§ **Material provided**:
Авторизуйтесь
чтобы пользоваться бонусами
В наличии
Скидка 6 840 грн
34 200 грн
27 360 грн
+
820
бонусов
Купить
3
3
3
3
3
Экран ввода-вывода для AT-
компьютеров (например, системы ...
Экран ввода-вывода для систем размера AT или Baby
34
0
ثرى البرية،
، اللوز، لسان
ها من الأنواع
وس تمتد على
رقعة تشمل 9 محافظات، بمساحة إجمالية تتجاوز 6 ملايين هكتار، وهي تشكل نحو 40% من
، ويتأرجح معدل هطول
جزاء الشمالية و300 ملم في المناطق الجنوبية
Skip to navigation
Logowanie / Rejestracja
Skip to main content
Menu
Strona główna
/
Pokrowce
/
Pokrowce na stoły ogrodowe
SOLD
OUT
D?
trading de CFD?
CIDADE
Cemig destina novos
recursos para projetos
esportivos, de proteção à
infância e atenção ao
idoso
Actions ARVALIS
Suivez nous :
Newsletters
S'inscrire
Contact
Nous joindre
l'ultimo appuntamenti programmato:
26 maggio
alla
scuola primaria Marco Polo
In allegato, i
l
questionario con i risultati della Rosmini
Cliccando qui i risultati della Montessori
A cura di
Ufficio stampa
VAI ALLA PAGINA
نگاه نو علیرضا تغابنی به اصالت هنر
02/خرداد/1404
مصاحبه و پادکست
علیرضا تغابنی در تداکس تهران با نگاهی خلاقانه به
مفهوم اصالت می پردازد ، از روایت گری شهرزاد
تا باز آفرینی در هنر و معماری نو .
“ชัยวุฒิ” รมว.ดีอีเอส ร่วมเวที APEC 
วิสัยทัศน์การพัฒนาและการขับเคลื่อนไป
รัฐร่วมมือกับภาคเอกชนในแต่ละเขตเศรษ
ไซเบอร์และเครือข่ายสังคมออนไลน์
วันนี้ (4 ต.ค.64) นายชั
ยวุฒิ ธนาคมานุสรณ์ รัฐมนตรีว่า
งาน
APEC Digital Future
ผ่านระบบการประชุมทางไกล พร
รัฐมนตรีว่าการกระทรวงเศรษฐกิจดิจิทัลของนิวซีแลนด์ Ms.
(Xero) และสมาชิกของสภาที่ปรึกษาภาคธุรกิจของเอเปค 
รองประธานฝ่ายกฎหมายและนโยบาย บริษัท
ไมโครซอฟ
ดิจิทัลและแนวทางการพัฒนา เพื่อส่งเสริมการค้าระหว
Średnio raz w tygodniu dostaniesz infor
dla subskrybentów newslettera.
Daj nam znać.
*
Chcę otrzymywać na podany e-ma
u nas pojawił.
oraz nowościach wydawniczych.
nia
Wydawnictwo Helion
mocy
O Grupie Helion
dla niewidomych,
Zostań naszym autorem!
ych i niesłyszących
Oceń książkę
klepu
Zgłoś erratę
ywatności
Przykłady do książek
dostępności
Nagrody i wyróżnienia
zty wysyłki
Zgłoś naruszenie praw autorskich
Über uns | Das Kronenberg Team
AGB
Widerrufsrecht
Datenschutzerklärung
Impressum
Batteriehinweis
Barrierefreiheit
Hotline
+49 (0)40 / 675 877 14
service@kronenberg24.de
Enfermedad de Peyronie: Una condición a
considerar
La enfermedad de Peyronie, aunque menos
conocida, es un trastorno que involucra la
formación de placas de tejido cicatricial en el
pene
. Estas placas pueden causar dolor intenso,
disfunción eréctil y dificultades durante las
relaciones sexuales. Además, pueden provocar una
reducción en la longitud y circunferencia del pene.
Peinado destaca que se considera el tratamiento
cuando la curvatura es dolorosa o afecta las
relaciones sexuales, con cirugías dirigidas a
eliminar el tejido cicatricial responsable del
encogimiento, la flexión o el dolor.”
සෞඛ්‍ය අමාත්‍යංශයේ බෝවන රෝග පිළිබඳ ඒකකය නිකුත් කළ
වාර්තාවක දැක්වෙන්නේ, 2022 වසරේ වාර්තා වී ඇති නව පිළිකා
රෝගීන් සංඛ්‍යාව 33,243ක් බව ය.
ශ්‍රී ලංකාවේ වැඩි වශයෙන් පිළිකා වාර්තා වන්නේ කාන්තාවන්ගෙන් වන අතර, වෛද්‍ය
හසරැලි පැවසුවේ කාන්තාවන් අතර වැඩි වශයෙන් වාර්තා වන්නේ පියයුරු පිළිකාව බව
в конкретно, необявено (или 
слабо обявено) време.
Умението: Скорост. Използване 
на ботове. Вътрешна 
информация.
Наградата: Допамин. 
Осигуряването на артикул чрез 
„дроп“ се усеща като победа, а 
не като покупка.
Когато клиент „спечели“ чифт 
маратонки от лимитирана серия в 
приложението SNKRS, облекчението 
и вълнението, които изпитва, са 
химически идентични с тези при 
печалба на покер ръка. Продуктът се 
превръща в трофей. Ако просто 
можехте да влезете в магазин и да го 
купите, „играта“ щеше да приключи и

§ **What you are asked to do**: Once the line containing "نگاه نو علیرضا تغابنی به اصالت هنر" has been retyped, stop. Begin at the first line of the material and reproduce every line up to it exactly.

§ **Result below**:
Авторизуйтесь
чтобы пользоваться бонусами
В наличии
Скидка 6 840 грн
34 200 грн
27 360 грн
+
820
бонусов
Купить
3
3
3
3
3
Экран ввода-вывода для AT-
компьютеров (например, системы ...
Экран ввода-вывода для систем размера AT или Baby
34
0
ثرى البرية،
، اللوز، لسان
ها من الأنواع
وس تمتد على
رقعة تشمل 9 محافظات، بمساحة إجمالية تتجاوز 6 ملايين هكتار، وهي تشكل نحو 40% من
، ويتأرجح معدل هطول
جزاء الشمالية و300 ملم في المناطق الجنوبية
Skip to navigation
Logowanie / Rejestracja
Skip to main content
Menu
Strona główna
/
Pokrowce
/
Pokrowce na stoły ogrodowe
SOLD
OUT
D?
trading de CFD?
CIDADE
Cemig destina novos
recursos para projetos
esportivos, de proteção à
infância e atenção ao
idoso
Actions ARVALIS
Suivez nous :
Newsletters
S'inscrire
Contact
Nous joindre
l'ultimo appuntamenti programmato:
26 maggio
alla
scuola primaria Marco Polo
In allegato, i
l
questionario con i risultati della Rosmini
Cliccando qui i risultati della Montessori
A cura di
Ufficio stampa
VAI ALLA PAGINA
نگاه نو علیرضا تغابنی به اصالت هنر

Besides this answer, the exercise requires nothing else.